Por que esse movimento importa para o ecossistema de P&D no Brasil?
O investimento que tornou tudo isso possível
A cooperação com a UNESCO não surgiu do nada. Ela é resultado direto de uma série de investimentos acumulados nos últimos anos. Em junho de 2025, o MCTI e o CBPF inauguraram dois laboratórios na sede do instituto, na Urca (Rio de Janeiro): o Laboratório de Tecnologias Quânticas e o Laboratório de Inteligência Artificial para Física. Juntos, receberam cerca de R$ 46 milhões por meio da Finep. Somando os cinco projetos apoiados pelo MCTI via Finep desde 2023, o volume total chega a aproximadamente R$ 60,5 milhões.
Além disso, está em andamento a construção de uma nova unidade do CBPF no Parque Tecnológico da UFRJ, com investimento estimado em R$ 400 milhões do Fundo Nacional de Desenvolvimento Científico e Tecnológico (FNDCT). O objetivo é transformar o instituto em um hub de física de classe mundial conectado diretamente ao ecossistema de inovação.
O Brasil como exportador de infraestrutura científica
Normalmente o debate sobre cooperação internacional coloca o Brasil na posição de receptor de tecnologia. Essa iniciativa inverte a lógica: o país passa a exportar infraestrutura e conhecimento, especialmente para o Sul Global. Para empresas que desenvolvem projetos de P&D no Brasil, esse contexto tem um significado prático: a base científica nacional está se tornando mais robusta, mais conectada e com maior capacidade de gerar pesquisa aplicada.
A computação quântica entra nesse cenário?
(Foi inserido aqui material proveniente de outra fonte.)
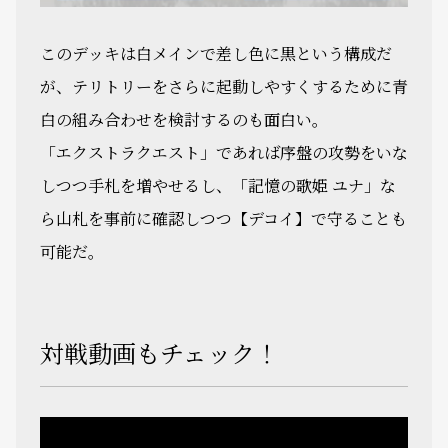
このデッキは白メインで差し色に黒という構成だ
が、テリトリーをさらに起動しやすくするために青
白の組み合わせを検討するのも面白い。
「エクストラクエスト」であれば序盤の攻勢をいな
しつつ手札を増やせるし、「記憶の歌姫 ユナ」な
ら山札を事前に確認しつつ【デコイ】で守ることも
可能だ。
対戦動画もチェック！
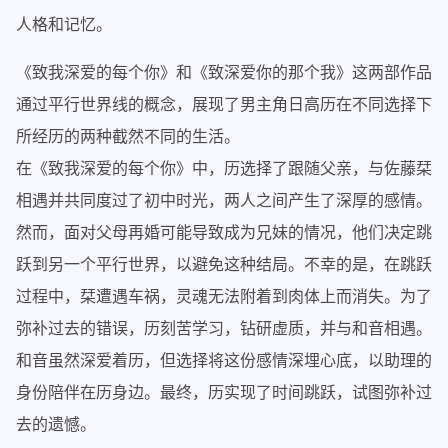
人格和记忆。
《致我深爱的每个你》和《致深爱你的那个我》这两部作品
通过平行世界线的概念，展现了男主角日高历在不同选择下
所经历的两种截然不同的生活。
在《致我深爱的每个你》中，历选择了跟随父亲，与佐藤栞
相遇并共同度过了初中时光，两人之间产生了深厚的感情。
然而，面对父母再婚可能导致成为兄妹的情况，他们决定跳
跃到另一个平行世界，以避免这种结局。不幸的是，在跳跃
过程中，栞遭遇车祸，灵魂无法附着到肉体上而消失。为了
弥补过去的错误，历刻苦学习，钻研虚质，并与和音相遇。
和音虽然深爱着历，但选择将这份感情深埋心底，以助理的
身份陪伴在历身边。最终，历实现了时间跳跃，试图弥补过
去的遗憾。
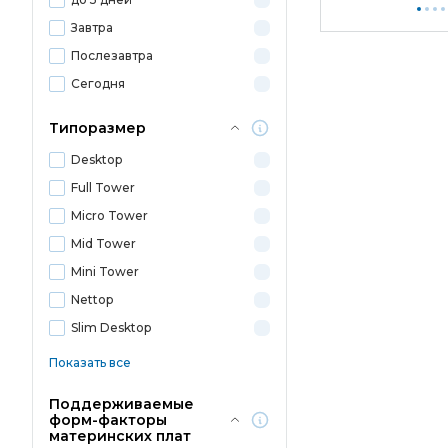
Завтра
Послезавтра
Сегодня
Типоразмер
Desktop
Full Tower
Micro Tower
Mid Tower
Mini Tower
Nettop
Slim Desktop
Показать все
Поддерживаемые
форм-факторы
материнских плат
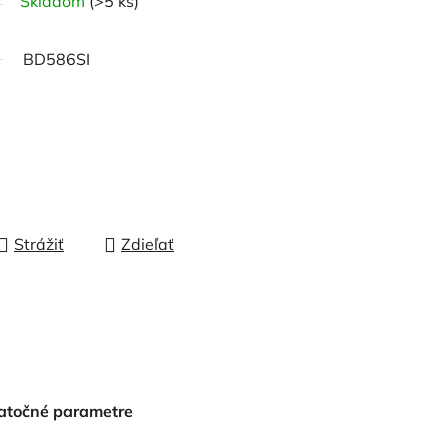
Skladom
(>5 ks)
BD586SI
Strážiť
Zdieľať
a
atočné parametre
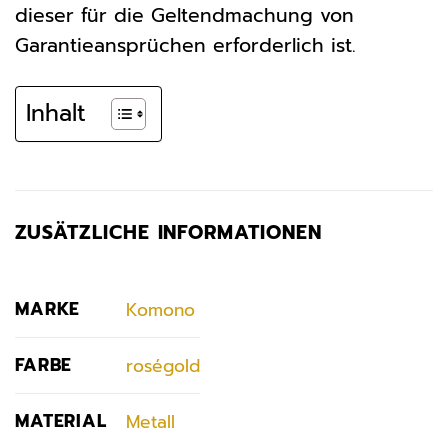
dieser für die Geltendmachung von
Garantieansprüchen erforderlich ist.
Inhalt
ZUSÄTZLICHE INFORMATIONEN
MARKE
Komono
FARBE
roségold
MATERIAL
Metall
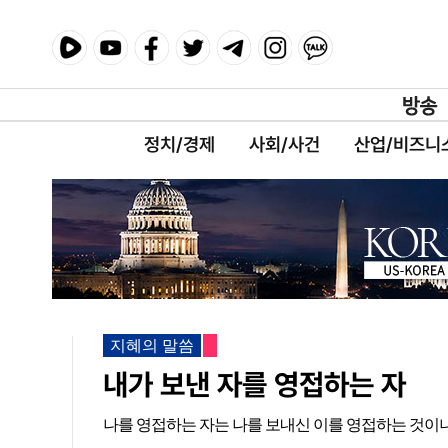
정치/경제
사회/사건
산업/비즈니
지혜의 말씀
내가 보낸 자를 영접하는 자
나를 영접하는 자는 나를 보내신 이를 영접하는 것이니라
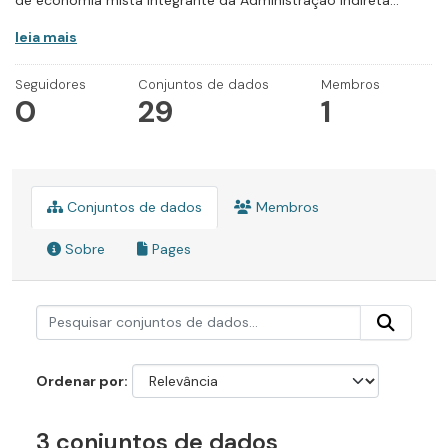
de economia mista integrante da Administração Indireta...
leia mais
Seguidores
Conjuntos de dados
Membros
0
29
1
Conjuntos de dados
Membros
Sobre
Pages
Ordenar por
3 conjuntos de dados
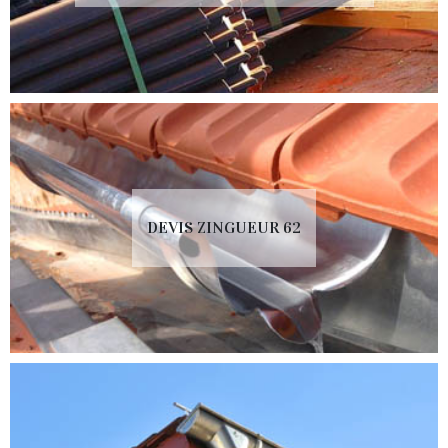
DEVIS ZINGUEUR 62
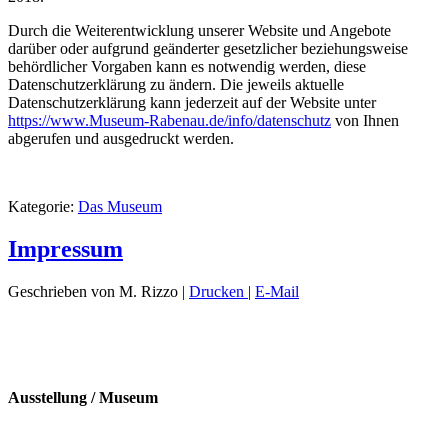
Durch die Weiterentwicklung unserer Website und Angebote
darüber oder aufgrund geänderter gesetzlicher beziehungsweise
behördlicher Vorgaben kann es notwendig werden, diese
Datenschutzerklärung zu ändern. Die jeweils aktuelle
Datenschutzerklärung kann jederzeit auf der Website unter
https://www.Museum-Rabenau.de/info/datenschutz
von Ihnen
abgerufen und ausgedruckt werden.
Kategorie:
Das Museum
Impressum
Geschrieben von M. Rizzo
|
Drucken
|
E-Mail
Ausstellung / Museum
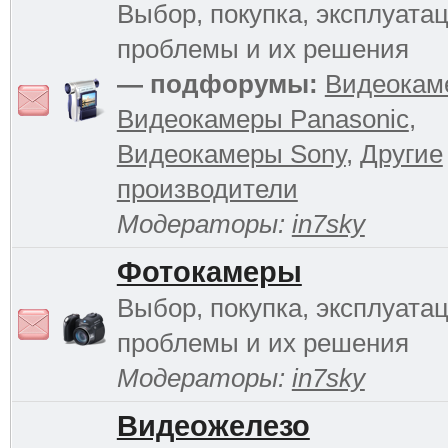
Выбор, покупка, эксплуатац
проблемы и их решения
— подфорумы:
Видеокам
Видеокамеры Panasonic
,
Видеокамеры Sony
,
Другие
производители
Модераторы:
in7sky
Фотокамеры
Выбор, покупка, эксплуатац
проблемы и их решения
Модераторы:
in7sky
Видеожелезо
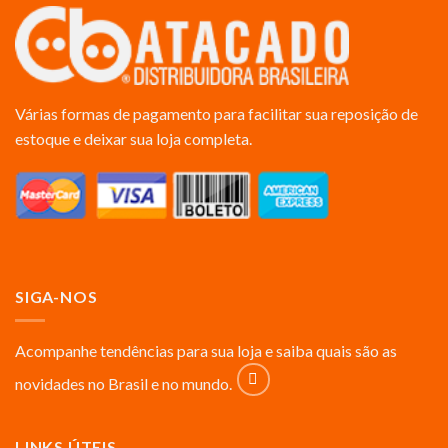
Várias formas de pagamento para facilitar sua reposição de
estoque e deixar sua loja completa.
SIGA-NOS
Acompanhe tendências para sua loja e saiba quais são as
novidades no Brasil e no mundo.
LINKS ÚTEIS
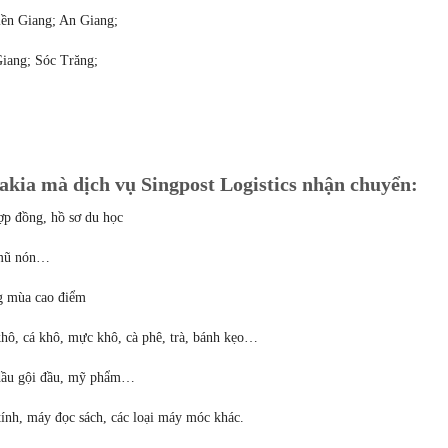
ền Giang; An Giang;
iang; Sóc Trăng;
akia mà dịch vụ Singpost Logistics nhận chuyển:
ợp đồng, hồ sơ du học
, mũ nón…
g mùa cao điểm
hô, cá khô, mực khô, cà phê, trà, bánh kẹo…
 dầu gội đầu, mỹ phẩm…
tính, máy đọc sách, các loại máy móc khác.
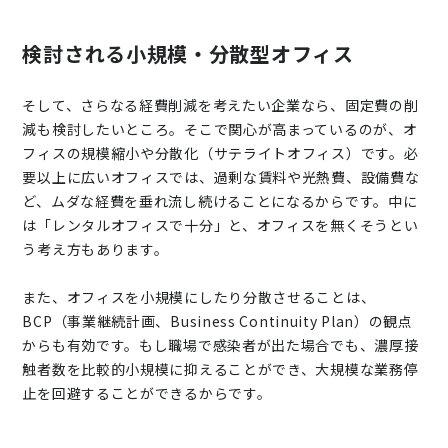
検討される小規模・分散型オフィス
そして、さらなる経費削減を考えたい企業なら、固定費の削
減も検討したいところ。そこで関心が高まっているのが、オ
フィスの規模縮小や分散化（サテライトオフィス）です。必
要以上に広いオフィスでは、過剰な賃料や光熱費、設備費な
ど、ムダな経費を垂れ流し続けることになるからです。中に
は「レンタルオフィスで十分」と、オフィスを無くそうとい
う考え方もあります。
また、オフィスを小規模にしたり分散させることは、
BCP（事業継続計画、Business Continuity Plan）の観点
からも有効です。もし職場で感染者が出た場合でも、濃厚接
触者数を比較的小規模に抑えることができ、大規模な業務停
止を回避することができるからです。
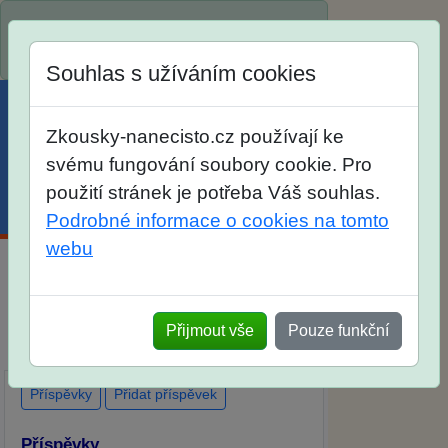
Spustili jsme přihlašování na školní rok
2026/2027!
Souhlas s užíváním cookies
Zkousky-nanecisto.cz používají ke
svému fungování soubory cookie. Pro
použití stránek je potřeba Váš souhlas.
Menu
Účet
Košík
Podrobné informace o cookies na tomto
webu
Diskuse Jak jste dopadli u zkoušek na
SŠ? Vaše ohlasy po skutečných
Přijmout vše
Pouze funkční
přijímacích zkouškách
Příspěvky
Přidat příspěvek
Příspěvky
Sim, e de forma acelerada. O Brasil está construindo o Centro Internacional de Computação Quântica (CIQuanta) em João Pessoa (PB), em parceria com o MCTI, o governo da Paraíba e o Suzhou Quantum Center, da China. Com investimento de R$ 150 milhões e previsão de abrigar os primeiros computadores quânticos operacionais da América Latina, o projeto amplia o horizonte do que o país poderá oferecer em termos de infraestrutura para pesquisa avançada.
Tudo isso acontece no Ano Internacional da Ciência e Tecnologia Quântica, declarado pela ONU e abraçado pela UNESCO como marco simbólico para acelerar a democratização do conhecimento quântico no mundo.
O que esse movimento revela para empresas que fazem P&D
Para quem trabalha com pesquisa aplicada, desenvolvimento tecnológico ou busca acesso a fomentos e incentivos fiscais no Brasil, o sinal é claro: o ecossistema científico nacional está se estruturando em patamares mais altos. Mais infraestrutura disponível significa mais parcerias possíveis com institutos como o CBPF, mais editais de cooperação e maior legitimidade técnica para projetos que demandem computação de alto desempenho.
Empresas que souberem navegar nesse ambiente, identificando as oportunidades de colaboração e os mecanismos de financiamento disponíveis, sairão na frente.
Vale ficar de olho no que vem a seguir
A carta de intenções assinada é o primeiro passo formal de uma cooperação que ainda vai se desdobrar em protocolos técnicos, editais e parcerias específicas. O CBPF já indicou seu representante, e a UNESCO deve anunciar os próximos países parceiros em breve.
Para quem atua com inovação e P&D no Brasil, este é um dos movimentos mais relevantes do ano: silencioso nos grandes veículos, mas com impacto real na forma como a ciência brasileira se conecta ao mundo.